/ 16 November 2012

Jazzing up a historical record

The Manhattan Brothers.
The Manhattan Brothers.

MARABI NIGHTS: JAZZ, 'RACE' AND SOCIETY IN EARLY APARTHEID SOUTH AFRICA by Christopher Ballantine (UKZN Press)

Musician-philosopher Anthony Braxton argues that the study of culture is meaningful only when it deals with the "composite realness of creativity". With music, for example, how it began, what it is becoming, and what it means to those who make it and experience it all contribute more to real understanding than any constructed categories of origin such as genre or race.

If the reissue of Chris Ballantine's Marabi Nights after almost 20 years had not a comma changed from the 1993 original, it would still be worth owning for the contribution it makes to that project.

Ballantine's book was always more than an account of a genre. Although pinpoint accurate about which players recorded which track on what date, it never — as many older works of jazz musicology do — made discography the point of the exercise. Instead, it created other things: a narrative of people crafting beauty under intolerable circumstances, a work of historiography that unpicks how genres have been anatomised and dissected by scholars and commentators, and an intellectual history of a milieu and a music. None of that has been lost (and some of its force has been amplified) by a reissue that includes significant new material.

For those who do not yet know the book, it tells the story of the growth of urban black popular music over the 40 years (1920-1960) when vaudeville, marabi and other strands wove themselves together into a new cloth that has been labelled South African jazz.

Ballantine is understandably careful, in that era and context, to clarify (and enclose in quotes) his use of the term "race". He might justifiably have done the same for "jazz", a term no less constructed, contested and ­misused. His narrative, however, does make it clear that the "jazz" label (with its imported connotations) did not always line up neatly with what South African players contributed and learned during the jazz process, although both played a role in the music's ­creation.

This disjuncture often provokes chicken-and-egg debates about "African" versus "American" elements in the popular music of the period and declarations of (in)authenticity rooted in a sterile essentialism.

One of Ballantine's new chapters, on the Manhattan Brothers and male-voice, close-harmony singing, provides a beautifully nuanced account of the complex currents between Africa and the United States: it was never a one-way traffic and globalisation has been around a lot longer than the term that now describes it.

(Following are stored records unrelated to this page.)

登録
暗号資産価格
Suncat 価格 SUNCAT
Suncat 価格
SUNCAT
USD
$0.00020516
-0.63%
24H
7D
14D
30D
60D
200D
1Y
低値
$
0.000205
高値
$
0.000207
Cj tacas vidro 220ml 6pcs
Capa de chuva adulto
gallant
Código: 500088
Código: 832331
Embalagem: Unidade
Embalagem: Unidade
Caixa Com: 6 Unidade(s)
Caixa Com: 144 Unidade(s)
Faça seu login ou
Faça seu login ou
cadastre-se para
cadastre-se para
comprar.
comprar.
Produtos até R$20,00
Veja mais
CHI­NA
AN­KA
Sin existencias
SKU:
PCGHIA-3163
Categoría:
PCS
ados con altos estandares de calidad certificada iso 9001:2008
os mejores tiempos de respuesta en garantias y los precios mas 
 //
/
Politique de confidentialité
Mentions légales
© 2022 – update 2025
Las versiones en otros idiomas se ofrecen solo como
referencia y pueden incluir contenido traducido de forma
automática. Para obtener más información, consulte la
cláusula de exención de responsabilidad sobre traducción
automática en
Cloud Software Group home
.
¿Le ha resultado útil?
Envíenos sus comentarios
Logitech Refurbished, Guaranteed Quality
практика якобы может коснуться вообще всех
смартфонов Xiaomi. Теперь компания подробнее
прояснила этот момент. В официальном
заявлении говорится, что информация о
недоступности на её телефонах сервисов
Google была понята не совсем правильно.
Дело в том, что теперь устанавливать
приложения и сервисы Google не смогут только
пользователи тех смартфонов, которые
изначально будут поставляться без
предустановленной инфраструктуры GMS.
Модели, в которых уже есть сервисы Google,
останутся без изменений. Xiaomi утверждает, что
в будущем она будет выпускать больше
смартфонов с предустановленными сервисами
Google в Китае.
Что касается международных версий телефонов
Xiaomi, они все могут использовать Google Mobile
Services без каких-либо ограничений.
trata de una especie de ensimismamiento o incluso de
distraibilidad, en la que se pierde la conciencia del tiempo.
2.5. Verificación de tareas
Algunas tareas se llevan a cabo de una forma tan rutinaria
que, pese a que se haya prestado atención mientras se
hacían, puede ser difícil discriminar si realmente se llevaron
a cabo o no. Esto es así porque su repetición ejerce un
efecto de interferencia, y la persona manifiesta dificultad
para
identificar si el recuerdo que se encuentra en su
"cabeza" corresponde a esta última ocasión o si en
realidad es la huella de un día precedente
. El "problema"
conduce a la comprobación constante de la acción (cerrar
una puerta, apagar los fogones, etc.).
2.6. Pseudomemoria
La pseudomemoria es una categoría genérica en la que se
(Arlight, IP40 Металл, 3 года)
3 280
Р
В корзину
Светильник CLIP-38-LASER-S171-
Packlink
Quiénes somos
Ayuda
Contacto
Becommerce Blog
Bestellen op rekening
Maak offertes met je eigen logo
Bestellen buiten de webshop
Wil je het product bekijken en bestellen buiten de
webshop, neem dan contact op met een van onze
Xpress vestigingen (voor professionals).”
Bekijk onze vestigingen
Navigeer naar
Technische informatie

The other new chapter deals with gender, migrancy and the music. Again, Braxton provides an unexpected parallel. In volume three of the Tri-Axium Writings, Braxton describes how what he calls the musical "source-shift transfer" of bebop moved much production of African-American music not only away from the church, but also away from women, whose role as musical creators had enjoyed recognition and power in the church.

Ballantine describes a similar displacement of women's previously significant musical agency during the 1950s in South Africa. Then, the commercialisation of music performance, alongside the disruptive brutality of the migrant labour system, forced changes in women's roles and in their depiction.

The chapter is a superb, profound piece of analysis, relating socioeconomic conditions to aesthetics without eliding any of the complex and contradictory flows in that ­relationship.

The first edition of Marabi Nights came with a cassette (I still have mine). In 2012 we get a CD, a collection of 25 early and rare tracks, including what has been called "the first South African jazz recording": Solomon "Zuluboy" Cele and the Jazz Maniacs in 1939 performing Tsaba Tsaba and Izikhalo Zika Zuluboy.

Concluding such a powerful and inspiring book, it is a pity that Ballantine's afterword expresses only what are almost the ritual negative words about current music. Indeed, most of what major South African record labels showcase and peddle is bland, formulaic, off-key and over-hyped — as in the rest of the world. Emerging from the bizarre deformations of apartheid, we now endure merely the usual deformations of capitalism, including its music industry.

But look outside commercial channels and you will also hear a great deal of skilful, joyful, conscious and distinctively South African jazz: live and recorded. Honouring past creativity is vital, but those creating beauty today need acknowledgment too, while they still live.